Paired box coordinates
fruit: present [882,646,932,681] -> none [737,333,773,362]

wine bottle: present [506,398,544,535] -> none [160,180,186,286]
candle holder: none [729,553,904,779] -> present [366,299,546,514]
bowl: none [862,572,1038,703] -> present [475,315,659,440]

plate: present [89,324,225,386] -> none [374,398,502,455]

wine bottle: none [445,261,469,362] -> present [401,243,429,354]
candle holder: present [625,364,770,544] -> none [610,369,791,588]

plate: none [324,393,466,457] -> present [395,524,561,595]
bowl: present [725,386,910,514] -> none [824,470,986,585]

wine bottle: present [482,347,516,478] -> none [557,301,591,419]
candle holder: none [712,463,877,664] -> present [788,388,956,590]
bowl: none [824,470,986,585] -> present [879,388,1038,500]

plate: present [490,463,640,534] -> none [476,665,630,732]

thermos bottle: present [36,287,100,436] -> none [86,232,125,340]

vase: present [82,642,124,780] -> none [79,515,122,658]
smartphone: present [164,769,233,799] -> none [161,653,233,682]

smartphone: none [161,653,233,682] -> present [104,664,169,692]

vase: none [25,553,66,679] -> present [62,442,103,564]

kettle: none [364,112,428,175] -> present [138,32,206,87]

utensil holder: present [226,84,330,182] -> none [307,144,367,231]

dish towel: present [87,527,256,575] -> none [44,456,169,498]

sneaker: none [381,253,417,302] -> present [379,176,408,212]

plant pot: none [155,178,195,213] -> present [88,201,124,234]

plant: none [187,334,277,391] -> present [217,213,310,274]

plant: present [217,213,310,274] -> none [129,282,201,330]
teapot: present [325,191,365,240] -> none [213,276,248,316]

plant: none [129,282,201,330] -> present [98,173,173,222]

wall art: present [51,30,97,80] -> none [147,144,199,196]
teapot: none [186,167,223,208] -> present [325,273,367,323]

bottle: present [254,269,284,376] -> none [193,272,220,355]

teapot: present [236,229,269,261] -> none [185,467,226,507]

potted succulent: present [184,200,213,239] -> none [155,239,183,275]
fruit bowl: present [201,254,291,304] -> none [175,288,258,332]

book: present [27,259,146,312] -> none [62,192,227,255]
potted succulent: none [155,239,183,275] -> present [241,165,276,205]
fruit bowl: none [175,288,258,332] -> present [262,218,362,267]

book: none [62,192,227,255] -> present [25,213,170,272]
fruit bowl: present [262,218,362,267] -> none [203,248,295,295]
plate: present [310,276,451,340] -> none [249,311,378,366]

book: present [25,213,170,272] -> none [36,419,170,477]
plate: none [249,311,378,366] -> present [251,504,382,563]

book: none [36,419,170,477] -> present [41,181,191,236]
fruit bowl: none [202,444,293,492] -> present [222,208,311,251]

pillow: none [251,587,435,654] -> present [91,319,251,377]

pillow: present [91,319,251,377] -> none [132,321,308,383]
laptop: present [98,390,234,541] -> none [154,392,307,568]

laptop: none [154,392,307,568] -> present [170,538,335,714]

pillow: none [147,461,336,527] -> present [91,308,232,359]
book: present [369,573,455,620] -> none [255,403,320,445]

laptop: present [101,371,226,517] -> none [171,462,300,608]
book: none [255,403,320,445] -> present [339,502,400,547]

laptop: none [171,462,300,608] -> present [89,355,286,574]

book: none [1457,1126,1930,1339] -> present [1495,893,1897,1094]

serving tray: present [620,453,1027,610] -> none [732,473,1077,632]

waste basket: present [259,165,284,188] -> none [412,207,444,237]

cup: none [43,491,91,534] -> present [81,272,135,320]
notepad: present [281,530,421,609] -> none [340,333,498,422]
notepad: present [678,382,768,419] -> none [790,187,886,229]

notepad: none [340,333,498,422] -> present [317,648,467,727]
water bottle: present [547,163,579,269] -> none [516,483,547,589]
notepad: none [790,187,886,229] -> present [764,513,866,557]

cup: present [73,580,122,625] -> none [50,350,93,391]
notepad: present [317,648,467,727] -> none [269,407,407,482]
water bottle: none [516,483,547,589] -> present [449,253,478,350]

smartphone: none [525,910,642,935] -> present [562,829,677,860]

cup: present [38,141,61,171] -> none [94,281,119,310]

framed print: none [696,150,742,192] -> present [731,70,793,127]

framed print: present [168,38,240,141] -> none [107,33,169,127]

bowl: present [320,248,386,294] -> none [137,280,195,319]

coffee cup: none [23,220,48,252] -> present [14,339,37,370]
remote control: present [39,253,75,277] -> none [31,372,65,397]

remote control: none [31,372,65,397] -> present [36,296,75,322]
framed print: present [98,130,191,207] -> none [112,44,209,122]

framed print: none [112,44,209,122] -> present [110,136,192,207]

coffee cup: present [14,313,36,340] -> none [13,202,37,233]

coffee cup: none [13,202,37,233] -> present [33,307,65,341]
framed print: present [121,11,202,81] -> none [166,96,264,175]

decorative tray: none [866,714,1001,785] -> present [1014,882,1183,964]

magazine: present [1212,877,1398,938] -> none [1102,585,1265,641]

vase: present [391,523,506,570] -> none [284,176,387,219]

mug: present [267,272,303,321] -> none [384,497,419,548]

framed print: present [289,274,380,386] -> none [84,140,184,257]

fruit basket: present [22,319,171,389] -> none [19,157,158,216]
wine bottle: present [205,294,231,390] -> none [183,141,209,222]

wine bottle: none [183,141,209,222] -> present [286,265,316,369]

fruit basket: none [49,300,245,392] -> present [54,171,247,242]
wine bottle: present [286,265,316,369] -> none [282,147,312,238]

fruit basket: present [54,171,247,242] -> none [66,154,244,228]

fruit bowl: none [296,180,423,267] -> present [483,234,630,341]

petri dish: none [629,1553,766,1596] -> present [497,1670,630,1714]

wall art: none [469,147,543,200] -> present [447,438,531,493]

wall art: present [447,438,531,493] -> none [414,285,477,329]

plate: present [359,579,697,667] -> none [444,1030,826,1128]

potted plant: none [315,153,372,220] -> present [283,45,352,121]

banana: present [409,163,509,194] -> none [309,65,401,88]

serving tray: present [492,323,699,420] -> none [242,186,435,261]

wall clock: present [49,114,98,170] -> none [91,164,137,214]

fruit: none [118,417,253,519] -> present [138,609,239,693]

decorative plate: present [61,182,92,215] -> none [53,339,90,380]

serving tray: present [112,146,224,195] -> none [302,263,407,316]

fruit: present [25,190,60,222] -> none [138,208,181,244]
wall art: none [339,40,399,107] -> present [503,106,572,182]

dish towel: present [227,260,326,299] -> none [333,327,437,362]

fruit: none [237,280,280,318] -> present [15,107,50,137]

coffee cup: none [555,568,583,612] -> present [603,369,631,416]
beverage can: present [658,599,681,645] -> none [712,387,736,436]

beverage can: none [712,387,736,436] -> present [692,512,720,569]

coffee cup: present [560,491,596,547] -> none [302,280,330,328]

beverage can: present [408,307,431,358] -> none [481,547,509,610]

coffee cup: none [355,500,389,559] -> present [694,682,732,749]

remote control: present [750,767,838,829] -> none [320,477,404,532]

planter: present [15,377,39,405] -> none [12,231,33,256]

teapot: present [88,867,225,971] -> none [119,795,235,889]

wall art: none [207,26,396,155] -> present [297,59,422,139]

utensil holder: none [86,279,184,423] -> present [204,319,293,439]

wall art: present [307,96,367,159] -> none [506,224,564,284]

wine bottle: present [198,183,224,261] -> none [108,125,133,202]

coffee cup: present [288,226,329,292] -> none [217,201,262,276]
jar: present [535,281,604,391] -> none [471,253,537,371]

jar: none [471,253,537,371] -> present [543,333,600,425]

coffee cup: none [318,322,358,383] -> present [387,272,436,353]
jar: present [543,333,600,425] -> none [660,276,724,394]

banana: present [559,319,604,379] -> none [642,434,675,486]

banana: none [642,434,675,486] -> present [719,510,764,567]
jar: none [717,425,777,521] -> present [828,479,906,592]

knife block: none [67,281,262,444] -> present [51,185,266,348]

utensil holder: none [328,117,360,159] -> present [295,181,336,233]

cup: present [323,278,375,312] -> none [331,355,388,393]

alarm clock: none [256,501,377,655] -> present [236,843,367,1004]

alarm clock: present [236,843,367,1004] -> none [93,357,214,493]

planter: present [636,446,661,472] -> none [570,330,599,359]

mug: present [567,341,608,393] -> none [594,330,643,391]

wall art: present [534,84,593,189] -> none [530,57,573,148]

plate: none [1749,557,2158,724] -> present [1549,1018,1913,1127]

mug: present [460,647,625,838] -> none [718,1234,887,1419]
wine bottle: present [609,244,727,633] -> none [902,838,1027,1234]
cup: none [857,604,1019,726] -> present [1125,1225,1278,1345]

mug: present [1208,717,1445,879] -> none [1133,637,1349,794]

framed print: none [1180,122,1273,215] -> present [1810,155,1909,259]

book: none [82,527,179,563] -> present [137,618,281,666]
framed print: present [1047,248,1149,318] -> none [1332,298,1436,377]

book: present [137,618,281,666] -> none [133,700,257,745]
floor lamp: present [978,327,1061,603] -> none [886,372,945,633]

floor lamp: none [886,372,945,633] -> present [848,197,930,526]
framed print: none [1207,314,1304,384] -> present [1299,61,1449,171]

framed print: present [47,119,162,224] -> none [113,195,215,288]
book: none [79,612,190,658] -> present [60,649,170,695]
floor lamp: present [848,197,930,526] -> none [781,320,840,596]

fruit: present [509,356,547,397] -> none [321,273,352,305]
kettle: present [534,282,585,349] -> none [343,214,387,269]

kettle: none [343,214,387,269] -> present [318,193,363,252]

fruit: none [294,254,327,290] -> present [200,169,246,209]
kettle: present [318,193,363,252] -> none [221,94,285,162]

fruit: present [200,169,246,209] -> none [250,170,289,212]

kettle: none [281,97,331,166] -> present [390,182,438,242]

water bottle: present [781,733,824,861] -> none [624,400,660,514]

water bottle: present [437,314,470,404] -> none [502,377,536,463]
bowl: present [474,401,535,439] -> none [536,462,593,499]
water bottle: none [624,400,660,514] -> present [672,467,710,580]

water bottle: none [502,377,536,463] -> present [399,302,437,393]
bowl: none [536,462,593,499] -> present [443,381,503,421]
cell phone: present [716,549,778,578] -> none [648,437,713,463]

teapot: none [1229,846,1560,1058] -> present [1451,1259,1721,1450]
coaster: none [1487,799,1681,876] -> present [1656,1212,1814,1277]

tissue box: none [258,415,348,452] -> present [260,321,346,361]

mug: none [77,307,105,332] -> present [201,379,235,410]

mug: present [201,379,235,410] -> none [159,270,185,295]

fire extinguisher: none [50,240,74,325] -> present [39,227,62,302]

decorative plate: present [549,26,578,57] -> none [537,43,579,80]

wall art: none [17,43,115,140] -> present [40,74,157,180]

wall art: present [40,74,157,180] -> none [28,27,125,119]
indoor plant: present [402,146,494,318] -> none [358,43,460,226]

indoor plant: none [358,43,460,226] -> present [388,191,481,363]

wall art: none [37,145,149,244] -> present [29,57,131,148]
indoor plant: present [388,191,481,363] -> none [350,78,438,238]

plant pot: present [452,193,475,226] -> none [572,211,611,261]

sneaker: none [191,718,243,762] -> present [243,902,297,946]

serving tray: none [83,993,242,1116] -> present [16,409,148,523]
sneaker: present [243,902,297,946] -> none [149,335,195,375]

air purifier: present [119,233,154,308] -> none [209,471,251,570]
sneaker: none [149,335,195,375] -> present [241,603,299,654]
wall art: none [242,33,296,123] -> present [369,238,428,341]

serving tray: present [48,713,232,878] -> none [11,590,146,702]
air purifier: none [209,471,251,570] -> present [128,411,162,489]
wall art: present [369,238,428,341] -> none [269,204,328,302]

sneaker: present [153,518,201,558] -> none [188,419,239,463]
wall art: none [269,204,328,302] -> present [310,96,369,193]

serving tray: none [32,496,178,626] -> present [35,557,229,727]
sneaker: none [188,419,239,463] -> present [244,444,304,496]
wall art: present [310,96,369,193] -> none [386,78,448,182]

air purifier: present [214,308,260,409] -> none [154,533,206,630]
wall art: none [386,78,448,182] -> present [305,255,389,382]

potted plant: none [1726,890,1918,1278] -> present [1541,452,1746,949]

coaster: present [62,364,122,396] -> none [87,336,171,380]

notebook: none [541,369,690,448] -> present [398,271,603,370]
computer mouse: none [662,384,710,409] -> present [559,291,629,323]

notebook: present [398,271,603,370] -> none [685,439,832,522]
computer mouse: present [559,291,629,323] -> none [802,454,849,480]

## Instructions for the task
Beginning with the line that has "fruit basket: present [22,319,171,389]" and ending with the line that has "fruit basket: none", set down the lines above exactly and include no others.

## Task response
fruit basket: present [22,319,171,389] -> none [19,157,158,216]
wine bottle: present [205,294,231,390] -> none [183,141,209,222]

wine bottle: none [183,141,209,222] -> present [286,265,316,369]

fruit basket: none [49,300,245,392] -> present [54,171,247,242]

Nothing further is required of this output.